Problem to solve =>
Please print these lines again word for word, covering every item, but leave out the pictures.

[Document images with source code]
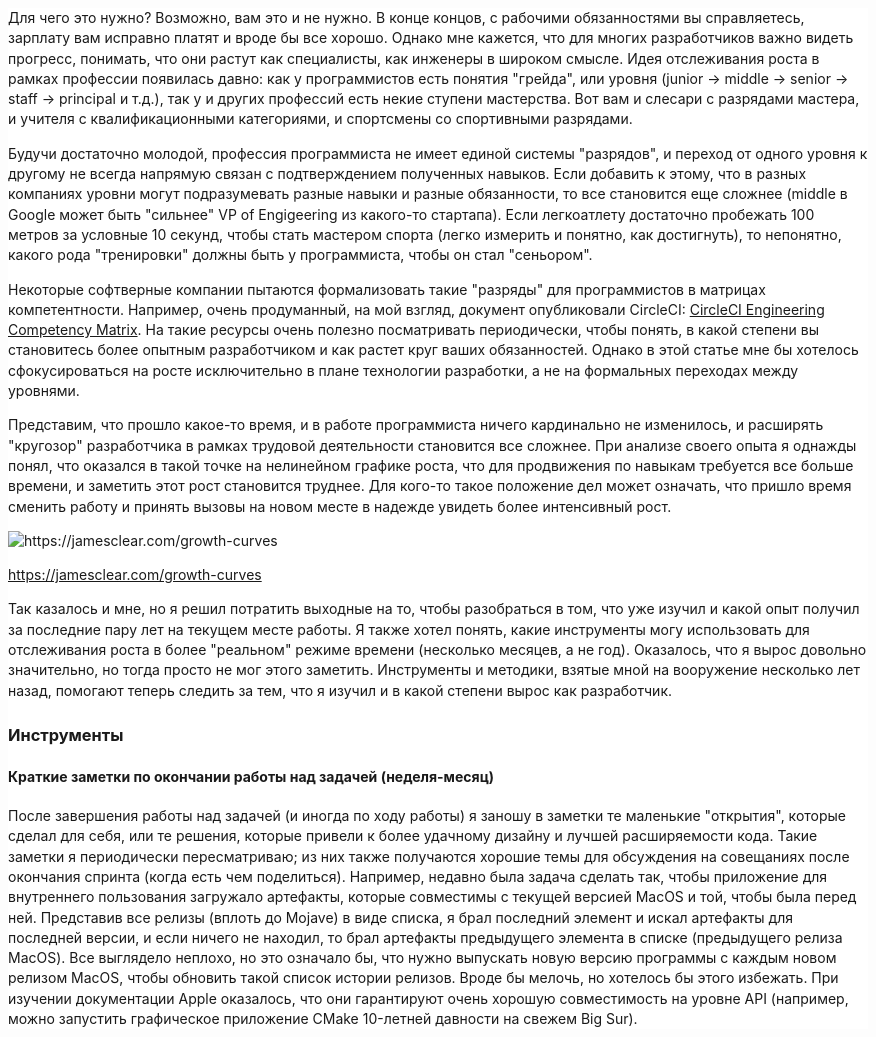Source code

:Для чего это нужно? Возможно, вам это и не нужно. В конце концов, с рабочими обязанностями вы справляетесь, зарплату вам исправно платят и вроде бы все хорошо. Однако мне кажется, что для многих разработчиков важно видеть прогресс, понимать, что они растут как специалисты, как инженеры в широком смысле. Идея отслеживания роста в рамках профессии появилась давно: как у программистов есть понятия "грейда", или уровня (junior -> middle -> senior -> staff -> principal и т.д.), так у и других профессий есть некие ступени мастерства. Вот вам и слесари с разрядами мастера, и учителя с квалификационными категориями, и спортсмены со спортивными разрядами.

Будучи достаточно молодой, профессия программиста не имеет единой системы "разрядов", и переход от одного уровня к другому не всегда напрямую связан с подтверждением полученных навыков. Если добавить к этому, что в разных компаниях уровни могут подразумевать разные навыки и разные обязанности, то все становится еще сложнее (middle в Google может быть "сильнее" VP of Engigeering из какого-то стартапа). Если легкоатлету достаточно пробежать 100 метров за условные 10 секунд, чтобы стать мастером спорта (легко измерить и понятно, как достигнуть), то непонятно, какого рода "тренировки" должны быть у программиста, чтобы он стал "сеньором".

Некоторые софтверные компании пытаются формализовать такие "разряды" для программистов в матрицах компетентности. Например, очень продуманный, на мой взгляд, документ опубликовали CircleCI: [CircleCI Engineering Competency Matrix](https://docs.google.com/spreadsheets/d/131XZCEb8LoXqy79WWrhCX4sBnGhCM1nAIz4feFZJsEo/). На такие ресурсы очень полезно посматривать периодически, чтобы понять, в какой степени вы становитесь более опытным разработчиком и как растет круг ваших обязанностей. Однако в этой статье мне бы хотелось сфокусироваться на росте исключительно в плане технологии разработки, а не на формальных переходах между уровнями.

Представим, что прошло какое-то время, и в работе программиста ничего кардинально не изменилось, и расширять "кругозор" разработчика в рамках трудовой деятельности становится все сложнее. При анализе своего опыта я однажды понял, что оказался в такой точке на нелинейном графике роста, что для продвижения по навыкам требуется все больше времени, и заметить этот рост становится труднее. Для кого-то такое положение дел может означать, что пришло время сменить работу и принять вызовы на новом месте в надежде увидеть более интенсивный рост.

![](https://habrastorage.org/getpro/habr/upload_files/9d4/f08/363/9d4f08363b4b453a11176cde3cfbd873.jpeg "https://jamesclear.com/growth-curves")

https://jamesclear.com/growth-curves

Так казалось и мне, но я решил потратить выходные на то, чтобы разобраться в том, что уже изучил и какой опыт получил за последние пару лет на текущем месте работы. Я также хотел понять, какие инструменты могу использовать для отслеживания роста в более "реальном" режиме времени (несколько месяцев, а не год). Оказалось, что я вырос довольно значительно, но тогда просто не мог этого заметить. Инструменты и методики, взятые мной на вооружение несколько лет назад, помогают теперь следить за тем, что я изучил и в какой степени вырос как разработчик.

### Инструменты

#### Краткие заметки по окончании работы над задачей (неделя-месяц)

После завершения работы над задачей (и иногда по ходу работы) я заношу в заметки те маленькие "открытия", которые сделал для себя, или те решения, которые привели к более удачному дизайну и лучшей расширяемости кода. Такие заметки я периодически пересматриваю; из них также получаются хорошие темы для обсуждения на совещаниях после окончания спринта (когда есть чем поделиться). Например, недавно была задача сделать так, чтобы приложение для внутреннего пользования загружало артефакты, которые совместимы с текущей версией MacOS и той, чтобы была перед ней. Представив все релизы (вплоть до Mojave) в виде списка, я брал последний элемент и искал артефакты для последней версии, и если ничего не находил, то брал артефакты предыдущего элемента в списке (предыдущего релиза MacOS). Все выглядело неплохо, но это означало бы, что нужно выпускать новую версию программы с каждым новом релизом MacOS, чтобы обновить такой список истории релизов. Вроде бы мелочь, но хотелось бы этого избежать. При изучении документации Apple оказалось, что они гарантируют очень хорошую совместимость на уровне API (например, можно запустить графическое приложение CMake 10-летней давности на свежем Big Sur).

Exercise answer =>
Source code

:Для чего это нужно? Возможно, вам это и не нужно. В конце концов, с рабочими обязанностями вы справляетесь, зарплату вам исправно платят и вроде бы все хорошо. Однако мне кажется, что для многих разработчиков важно видеть прогресс, понимать, что они растут как специалисты, как инженеры в широком смысле. Идея отслеживания роста в рамках профессии появилась давно: как у программистов есть понятия "грейда", или уровня (junior -> middle -> senior -> staff -> principal и т.д.), так у и других профессий есть некие ступени мастерства. Вот вам и слесари с разрядами мастера, и учителя с квалификационными категориями, и спортсмены со спортивными разрядами.

Будучи достаточно молодой, профессия программиста не имеет единой системы "разрядов", и переход от одного уровня к другому не всегда напрямую связан с подтверждением полученных навыков. Если добавить к этому, что в разных компаниях уровни могут подразумевать разные навыки и разные обязанности, то все становится еще сложнее (middle в Google может быть "сильнее" VP of Engigeering из какого-то стартапа). Если легкоатлету достаточно пробежать 100 метров за условные 10 секунд, чтобы стать мастером спорта (легко измерить и понятно, как достигнуть), то непонятно, какого рода "тренировки" должны быть у программиста, чтобы он стал "сеньором".

Некоторые софтверные компании пытаются формализовать такие "разряды" для программистов в матрицах компетентности. Например, очень продуманный, на мой взгляд, документ опубликовали CircleCI: [CircleCI Engineering Competency Matrix](https://docs.google.com/spreadsheets/d/131XZCEb8LoXqy79WWrhCX4sBnGhCM1nAIz4feFZJsEo/). На такие ресурсы очень полезно посматривать периодически, чтобы понять, в какой степени вы становитесь более опытным разработчиком и как растет круг ваших обязанностей. Однако в этой статье мне бы хотелось сфокусироваться на росте исключительно в плане технологии разработки, а не на формальных переходах между уровнями.

Представим, что прошло какое-то время, и в работе программиста ничего кардинально не изменилось, и расширять "кругозор" разработчика в рамках трудовой деятельности становится все сложнее. При анализе своего опыта я однажды понял, что оказался в такой точке на нелинейном графике роста, что для продвижения по навыкам требуется все больше времени, и заметить этот рост становится труднее. Для кого-то такое положение дел может означать, что пришло время сменить работу и принять вызовы на новом месте в надежде увидеть более интенсивный рост.

![](https://habrastorage.org/getpro/habr/upload_files/9d4/f08/363/9d4f08363b4b453a11176cde3cfbd873.jpeg "https://jamesclear.com/growth-curves")

https://jamesclear.com/growth-curves

Так казалось и мне, но я решил потратить выходные на то, чтобы разобраться в том, что уже изучил и какой опыт получил за последние пару лет на текущем месте работы. Я также хотел понять, какие инструменты могу использовать для отслеживания роста в более "реальном" режиме времени (несколько месяцев, а не год). Оказалось, что я вырос довольно значительно, но тогда просто не мог этого заметить. Инструменты и методики, взятые мной на вооружение несколько лет назад, помогают теперь следить за тем, что я изучил и в какой степени вырос как разработчик.

### Инструменты

#### Краткие заметки по окончании работы над задачей (неделя-месяц)

После завершения работы над задачей (и иногда по ходу работы) я заношу в заметки те маленькие "открытия", которые сделал для себя, или те решения, которые привели к более удачному дизайну и лучшей расширяемости кода. Такие заметки я периодически пересматриваю; из них также получаются хорошие темы для обсуждения на совещаниях после окончания спринта (когда есть чем поделиться). Например, недавно была задача сделать так, чтобы приложение для внутреннего пользования загружало артефакты, которые совместимы с текущей версией MacOS и той, чтобы была перед ней. Представив все релизы (вплоть до Mojave) в виде списка, я брал последний элемент и искал артефакты для последней версии, и если ничего не находил, то брал артефакты предыдущего элемента в списке (предыдущего релиза MacOS). Все выглядело неплохо, но это означало бы, что нужно выпускать новую версию программы с каждым новом релизом MacOS, чтобы обновить такой список истории релизов. Вроде бы мелочь, но хотелось бы этого избежать. При изучении документации Apple оказалось, что они гарантируют очень хорошую совместимость на уровне API (например, можно запустить графическое приложение CMake 10-летней давности на свежем Big Sur).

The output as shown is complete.